[Exercise requirements]:
Reproduce the rows verbatim, starting at the row containing "table_header 執行年次/ 全程年數 [970, 220, 1087, 331]" and ending at the row containing "table_cell 第1年:1,000千元 第2年:1,000千元", with both included.

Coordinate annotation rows
[start]
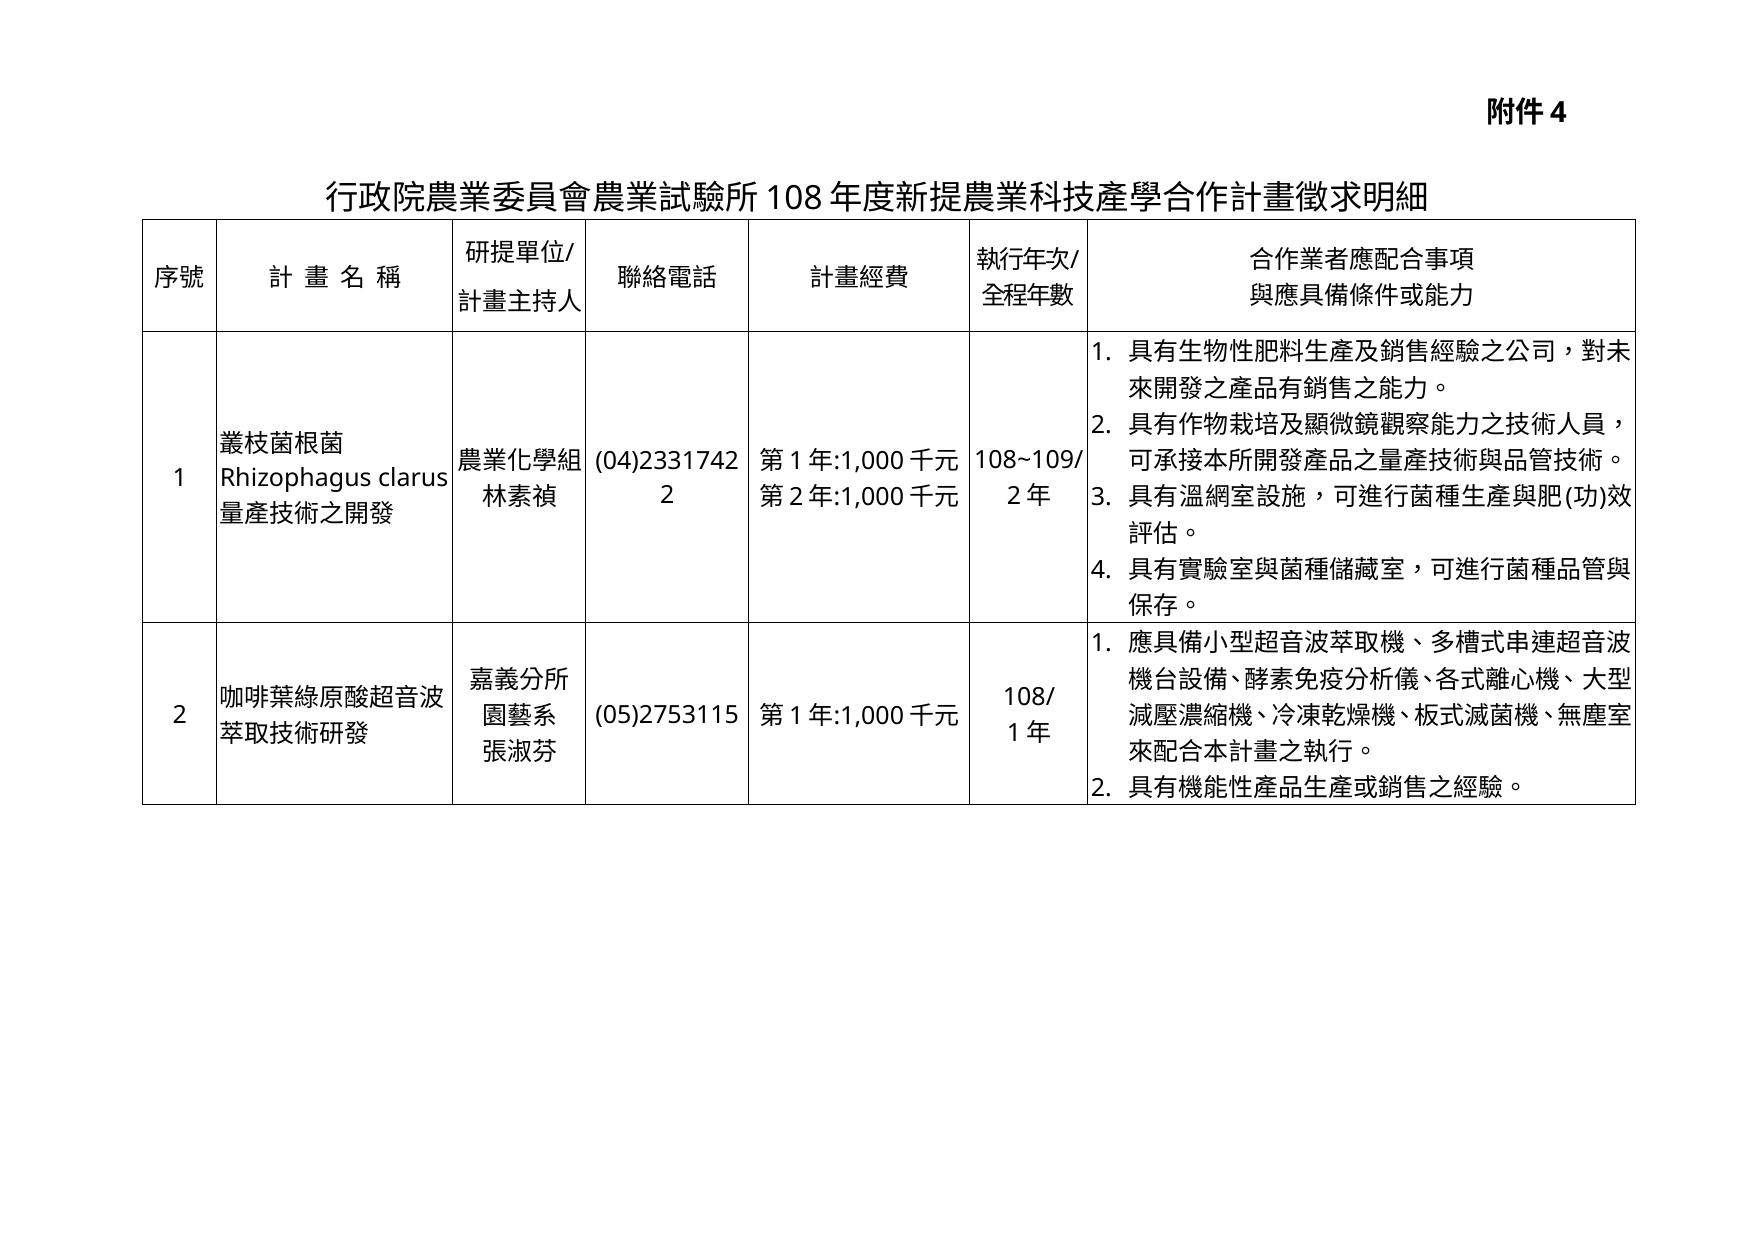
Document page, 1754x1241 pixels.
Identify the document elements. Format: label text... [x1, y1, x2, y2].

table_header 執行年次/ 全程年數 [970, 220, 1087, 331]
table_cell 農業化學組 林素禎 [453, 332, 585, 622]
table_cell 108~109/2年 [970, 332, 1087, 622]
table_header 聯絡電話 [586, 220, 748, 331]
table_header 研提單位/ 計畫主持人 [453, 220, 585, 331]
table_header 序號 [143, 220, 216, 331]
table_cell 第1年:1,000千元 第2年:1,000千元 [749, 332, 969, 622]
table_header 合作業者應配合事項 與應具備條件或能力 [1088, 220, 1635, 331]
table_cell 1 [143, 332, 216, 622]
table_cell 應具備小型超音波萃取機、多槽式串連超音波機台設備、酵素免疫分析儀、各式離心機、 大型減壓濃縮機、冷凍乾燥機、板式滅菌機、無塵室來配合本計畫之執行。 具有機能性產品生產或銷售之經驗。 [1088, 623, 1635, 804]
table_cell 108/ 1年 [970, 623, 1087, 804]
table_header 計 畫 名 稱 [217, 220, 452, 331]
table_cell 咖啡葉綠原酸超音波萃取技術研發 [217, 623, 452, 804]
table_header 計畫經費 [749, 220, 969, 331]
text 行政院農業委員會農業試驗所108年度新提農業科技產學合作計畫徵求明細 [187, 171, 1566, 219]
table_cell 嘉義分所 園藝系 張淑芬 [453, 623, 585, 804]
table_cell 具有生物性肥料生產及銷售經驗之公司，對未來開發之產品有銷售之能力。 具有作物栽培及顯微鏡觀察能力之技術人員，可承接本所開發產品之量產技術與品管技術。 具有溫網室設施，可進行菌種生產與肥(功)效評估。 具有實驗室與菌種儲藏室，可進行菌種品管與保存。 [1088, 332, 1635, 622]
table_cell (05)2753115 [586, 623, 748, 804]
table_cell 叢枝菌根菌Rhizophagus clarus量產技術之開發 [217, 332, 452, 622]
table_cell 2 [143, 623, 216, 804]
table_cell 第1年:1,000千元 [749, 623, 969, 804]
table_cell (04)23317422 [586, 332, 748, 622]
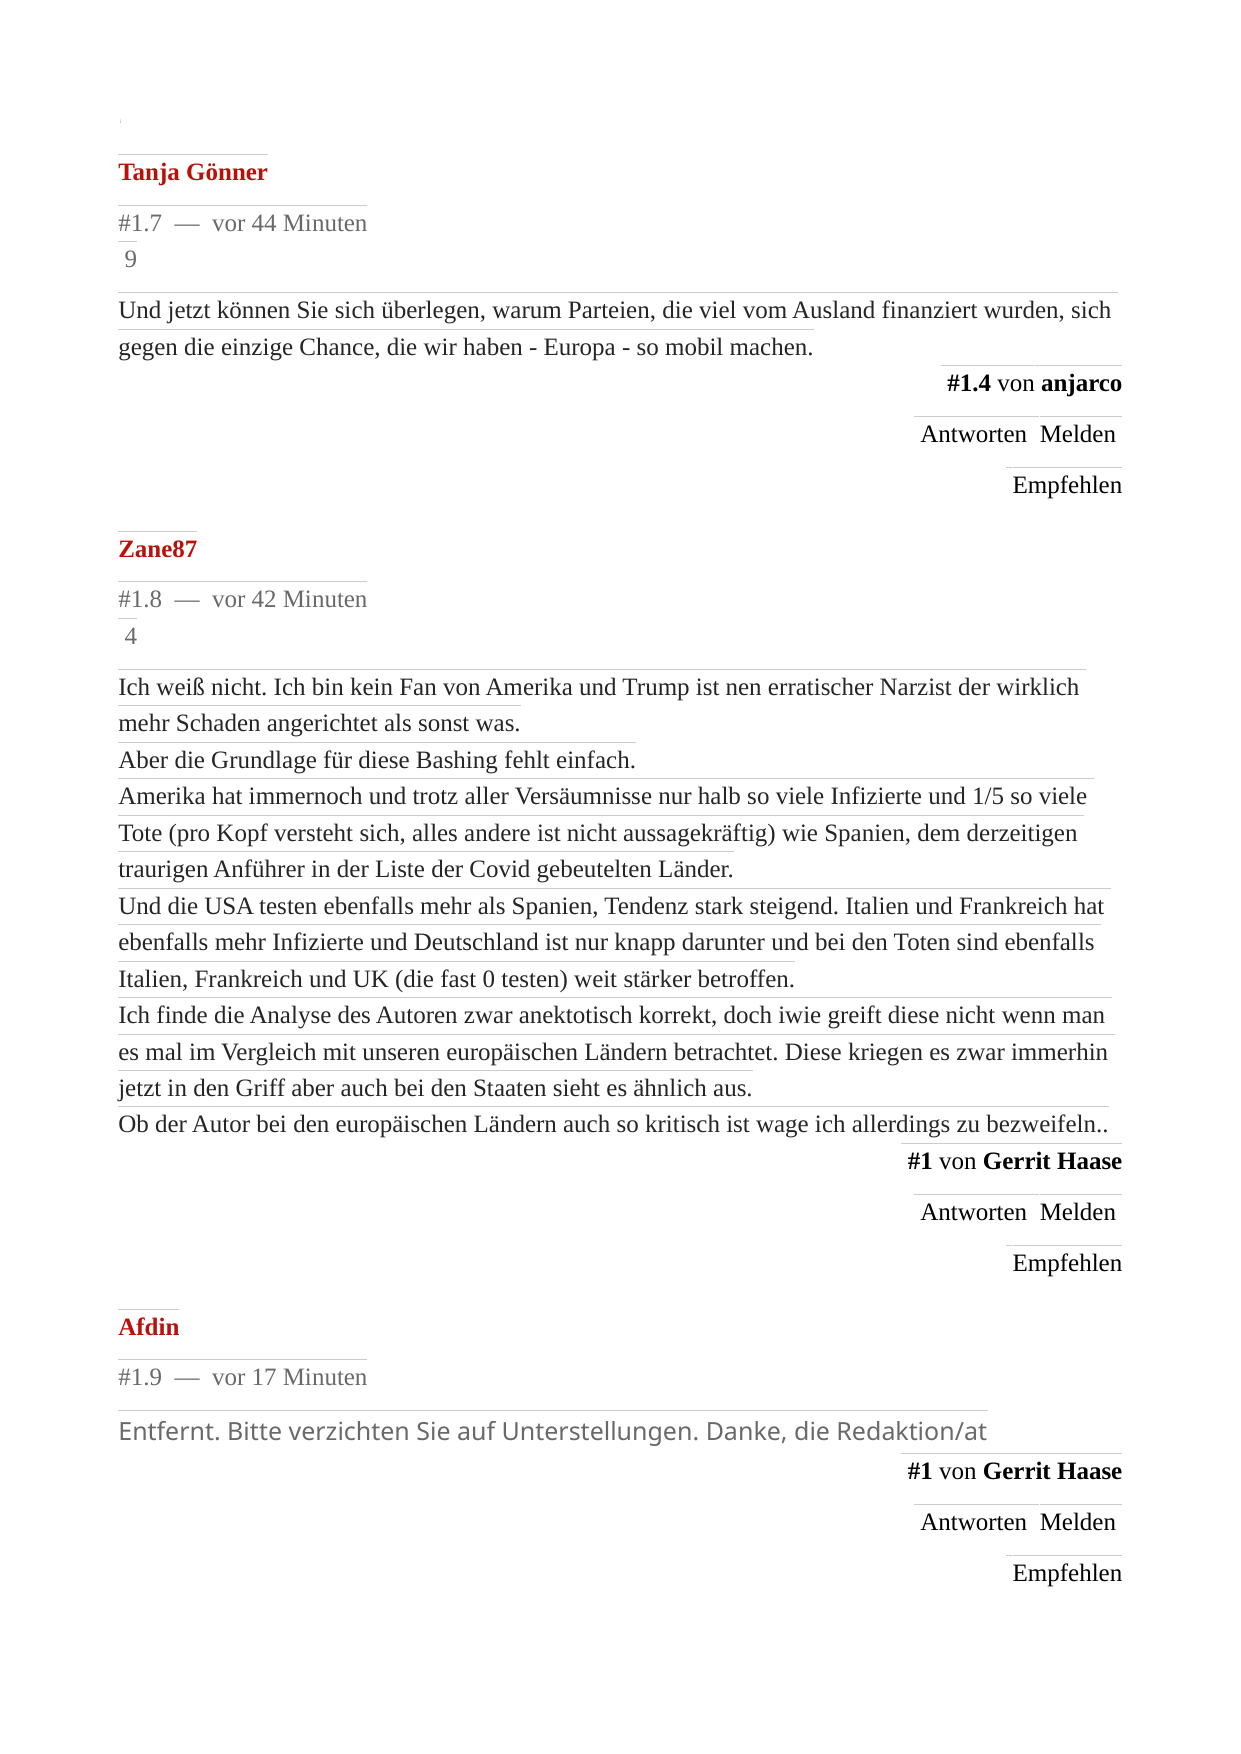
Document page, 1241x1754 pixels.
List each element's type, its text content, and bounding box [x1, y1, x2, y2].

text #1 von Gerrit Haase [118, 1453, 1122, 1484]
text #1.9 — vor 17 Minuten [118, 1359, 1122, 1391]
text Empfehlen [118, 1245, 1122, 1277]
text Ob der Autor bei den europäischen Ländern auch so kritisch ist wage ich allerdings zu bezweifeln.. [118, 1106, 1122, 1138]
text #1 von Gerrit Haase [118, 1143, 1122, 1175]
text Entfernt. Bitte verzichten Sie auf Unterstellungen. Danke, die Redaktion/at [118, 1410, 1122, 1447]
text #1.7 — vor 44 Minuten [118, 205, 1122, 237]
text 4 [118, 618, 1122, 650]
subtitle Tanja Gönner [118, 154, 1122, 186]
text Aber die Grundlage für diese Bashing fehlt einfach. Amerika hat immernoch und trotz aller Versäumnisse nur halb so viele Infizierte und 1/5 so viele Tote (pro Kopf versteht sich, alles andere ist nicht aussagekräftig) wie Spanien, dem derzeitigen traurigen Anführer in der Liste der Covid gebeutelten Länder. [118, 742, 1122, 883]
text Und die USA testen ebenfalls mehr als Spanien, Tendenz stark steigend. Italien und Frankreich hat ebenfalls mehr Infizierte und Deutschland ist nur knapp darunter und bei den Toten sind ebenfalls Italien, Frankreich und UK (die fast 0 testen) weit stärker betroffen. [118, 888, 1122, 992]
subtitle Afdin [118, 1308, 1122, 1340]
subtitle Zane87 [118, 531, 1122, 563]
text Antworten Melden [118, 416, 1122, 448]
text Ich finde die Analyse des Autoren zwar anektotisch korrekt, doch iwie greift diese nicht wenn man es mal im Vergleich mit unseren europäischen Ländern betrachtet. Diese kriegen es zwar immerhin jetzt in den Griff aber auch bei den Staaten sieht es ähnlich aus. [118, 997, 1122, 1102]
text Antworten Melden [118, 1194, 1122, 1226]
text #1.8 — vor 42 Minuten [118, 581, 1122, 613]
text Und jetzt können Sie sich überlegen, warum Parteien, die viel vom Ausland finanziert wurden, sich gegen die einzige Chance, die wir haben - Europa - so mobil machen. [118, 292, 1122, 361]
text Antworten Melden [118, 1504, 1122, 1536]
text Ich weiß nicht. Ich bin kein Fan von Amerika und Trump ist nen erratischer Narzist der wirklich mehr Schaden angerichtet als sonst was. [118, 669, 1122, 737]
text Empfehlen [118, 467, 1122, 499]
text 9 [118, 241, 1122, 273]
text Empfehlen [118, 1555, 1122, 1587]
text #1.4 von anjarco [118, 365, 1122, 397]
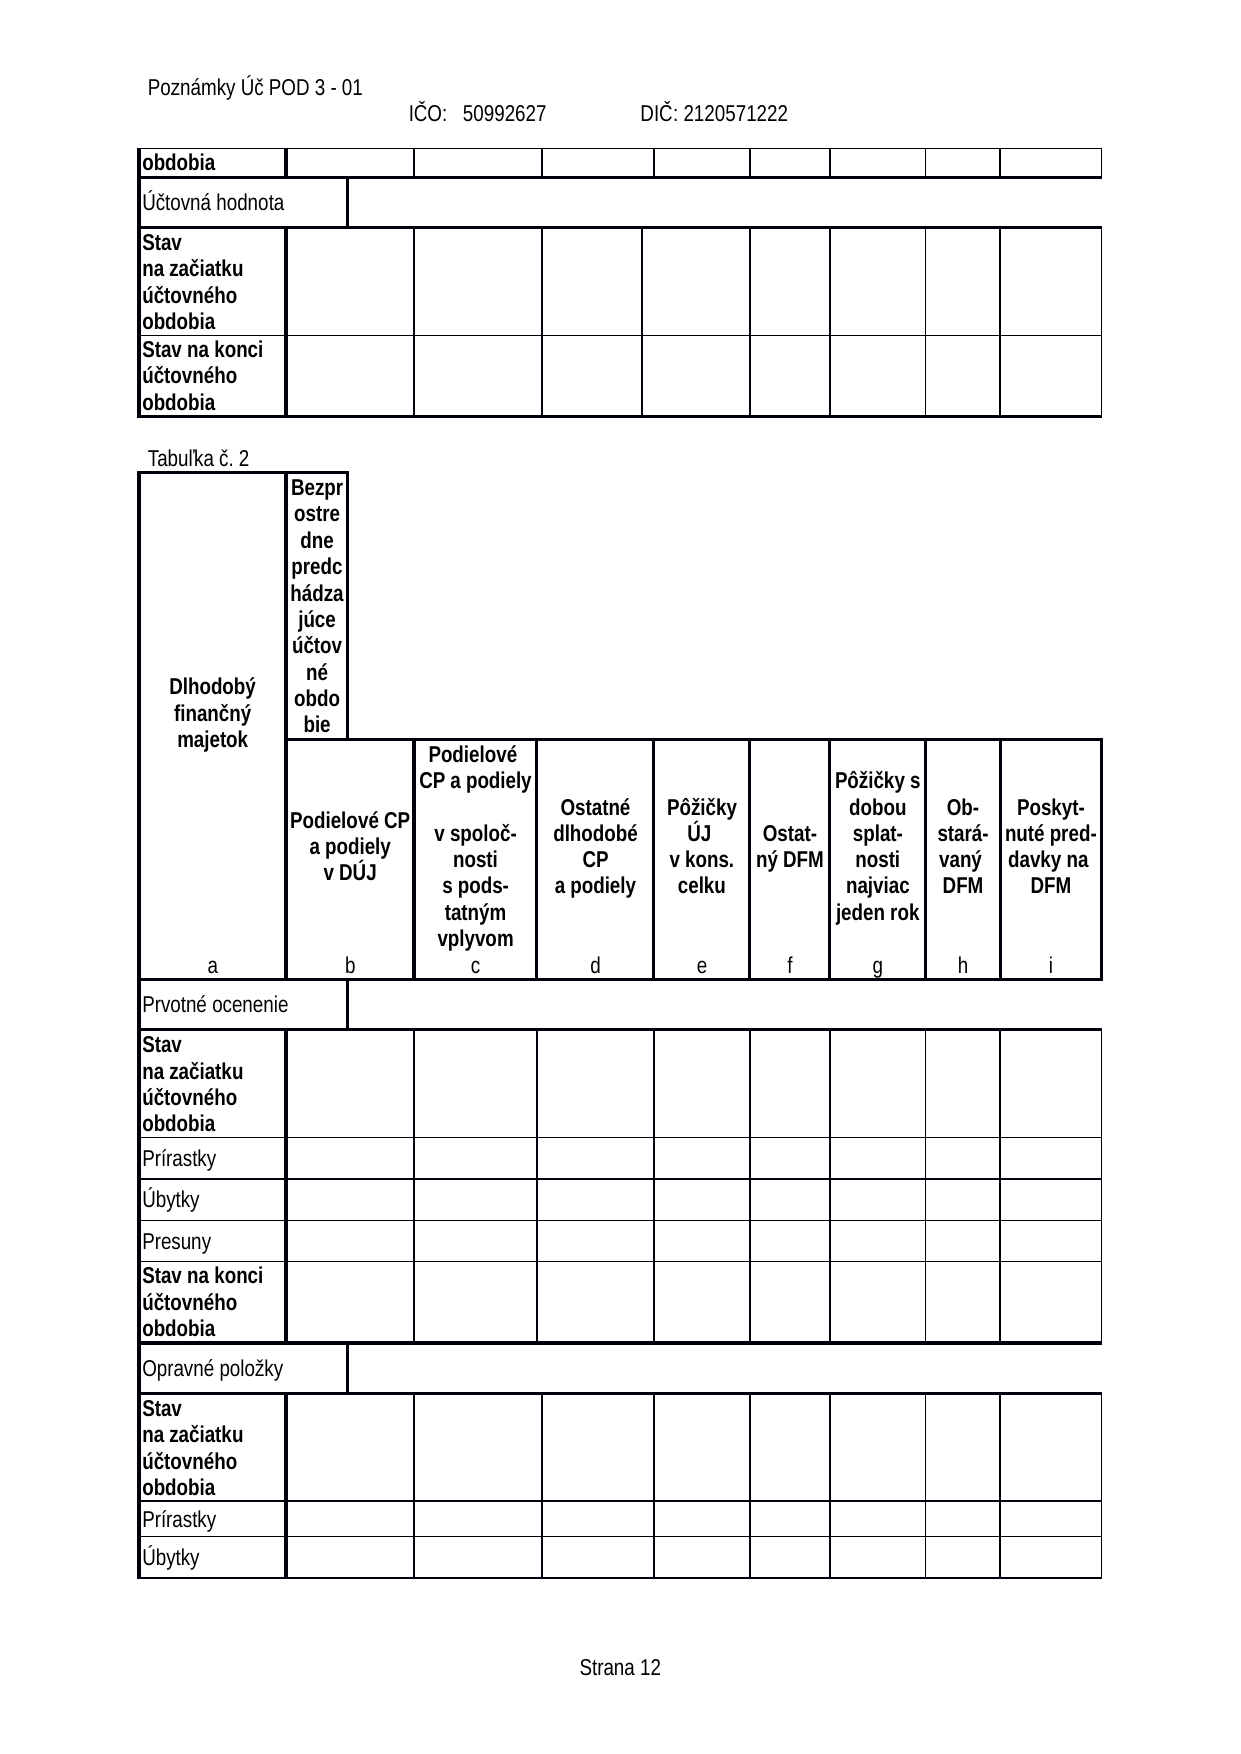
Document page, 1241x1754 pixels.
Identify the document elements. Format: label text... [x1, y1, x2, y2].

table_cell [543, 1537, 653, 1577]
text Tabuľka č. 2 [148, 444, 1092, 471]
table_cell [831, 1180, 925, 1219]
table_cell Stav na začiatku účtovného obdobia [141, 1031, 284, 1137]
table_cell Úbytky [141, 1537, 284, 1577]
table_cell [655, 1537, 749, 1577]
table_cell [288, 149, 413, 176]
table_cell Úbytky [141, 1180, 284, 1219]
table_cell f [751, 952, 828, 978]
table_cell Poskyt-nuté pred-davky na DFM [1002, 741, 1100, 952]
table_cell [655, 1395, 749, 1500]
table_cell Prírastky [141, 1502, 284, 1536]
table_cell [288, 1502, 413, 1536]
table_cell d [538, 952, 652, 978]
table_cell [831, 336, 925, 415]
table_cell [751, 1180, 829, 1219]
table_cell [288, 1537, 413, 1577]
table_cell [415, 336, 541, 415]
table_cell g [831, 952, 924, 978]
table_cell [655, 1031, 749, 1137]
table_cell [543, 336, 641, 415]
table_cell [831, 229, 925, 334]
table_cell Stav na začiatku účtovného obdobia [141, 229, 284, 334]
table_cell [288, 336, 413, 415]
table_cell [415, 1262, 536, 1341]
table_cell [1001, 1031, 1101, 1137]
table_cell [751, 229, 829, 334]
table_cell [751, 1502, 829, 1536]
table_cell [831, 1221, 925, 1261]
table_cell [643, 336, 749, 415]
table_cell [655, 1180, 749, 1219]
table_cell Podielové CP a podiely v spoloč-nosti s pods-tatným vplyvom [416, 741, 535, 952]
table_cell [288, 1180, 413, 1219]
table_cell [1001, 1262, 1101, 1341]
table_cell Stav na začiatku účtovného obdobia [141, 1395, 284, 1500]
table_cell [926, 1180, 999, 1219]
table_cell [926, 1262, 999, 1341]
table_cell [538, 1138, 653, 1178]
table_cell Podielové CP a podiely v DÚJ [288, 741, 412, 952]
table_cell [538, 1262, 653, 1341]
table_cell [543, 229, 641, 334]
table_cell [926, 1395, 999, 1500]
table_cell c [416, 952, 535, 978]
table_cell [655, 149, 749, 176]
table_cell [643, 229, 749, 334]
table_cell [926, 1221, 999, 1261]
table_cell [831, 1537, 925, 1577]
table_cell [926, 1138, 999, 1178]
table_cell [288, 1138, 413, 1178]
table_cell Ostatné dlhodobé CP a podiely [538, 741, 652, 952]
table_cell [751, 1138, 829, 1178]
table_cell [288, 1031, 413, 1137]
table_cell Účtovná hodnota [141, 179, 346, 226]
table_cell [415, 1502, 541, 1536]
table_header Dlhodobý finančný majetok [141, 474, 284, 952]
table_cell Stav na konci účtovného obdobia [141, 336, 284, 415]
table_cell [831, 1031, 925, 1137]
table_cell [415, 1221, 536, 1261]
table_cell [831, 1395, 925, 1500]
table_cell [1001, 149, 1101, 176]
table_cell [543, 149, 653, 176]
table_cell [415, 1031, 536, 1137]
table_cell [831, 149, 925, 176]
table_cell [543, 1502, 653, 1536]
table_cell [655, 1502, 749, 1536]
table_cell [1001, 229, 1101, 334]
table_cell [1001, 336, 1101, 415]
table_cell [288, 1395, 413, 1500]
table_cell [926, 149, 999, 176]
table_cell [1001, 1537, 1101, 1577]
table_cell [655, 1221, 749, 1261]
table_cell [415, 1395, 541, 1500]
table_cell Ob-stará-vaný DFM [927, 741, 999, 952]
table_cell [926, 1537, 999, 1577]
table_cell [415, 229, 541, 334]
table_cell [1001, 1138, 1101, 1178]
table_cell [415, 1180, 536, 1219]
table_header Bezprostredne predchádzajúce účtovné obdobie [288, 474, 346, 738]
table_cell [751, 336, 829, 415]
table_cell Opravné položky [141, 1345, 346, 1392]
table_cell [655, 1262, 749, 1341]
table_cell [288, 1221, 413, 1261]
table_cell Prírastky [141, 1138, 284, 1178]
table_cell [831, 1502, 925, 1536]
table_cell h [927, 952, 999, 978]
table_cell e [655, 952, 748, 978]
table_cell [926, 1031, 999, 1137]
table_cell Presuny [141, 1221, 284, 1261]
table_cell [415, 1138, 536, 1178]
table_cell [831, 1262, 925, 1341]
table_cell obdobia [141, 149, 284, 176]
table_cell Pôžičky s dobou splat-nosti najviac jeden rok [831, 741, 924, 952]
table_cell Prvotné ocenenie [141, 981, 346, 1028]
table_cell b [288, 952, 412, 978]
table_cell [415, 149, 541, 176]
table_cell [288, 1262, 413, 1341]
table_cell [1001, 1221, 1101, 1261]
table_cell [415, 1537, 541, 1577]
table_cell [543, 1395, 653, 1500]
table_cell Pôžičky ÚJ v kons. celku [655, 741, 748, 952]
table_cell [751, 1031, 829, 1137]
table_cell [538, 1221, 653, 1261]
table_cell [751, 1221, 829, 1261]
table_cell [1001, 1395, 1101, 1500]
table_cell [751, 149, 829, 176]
[end]
[Task answer]:
table_header 執行年次/ 全程年數 [970, 220, 1087, 331]
table_cell 農業化學組 林素禎 [453, 332, 585, 622]
table_cell 108~109/2年 [970, 332, 1087, 622]
table_header 聯絡電話 [586, 220, 748, 331]
table_header 研提單位/ 計畫主持人 [453, 220, 585, 331]
table_header 序號 [143, 220, 216, 331]
table_cell 第1年:1,000千元 第2年:1,000千元 [749, 332, 969, 622]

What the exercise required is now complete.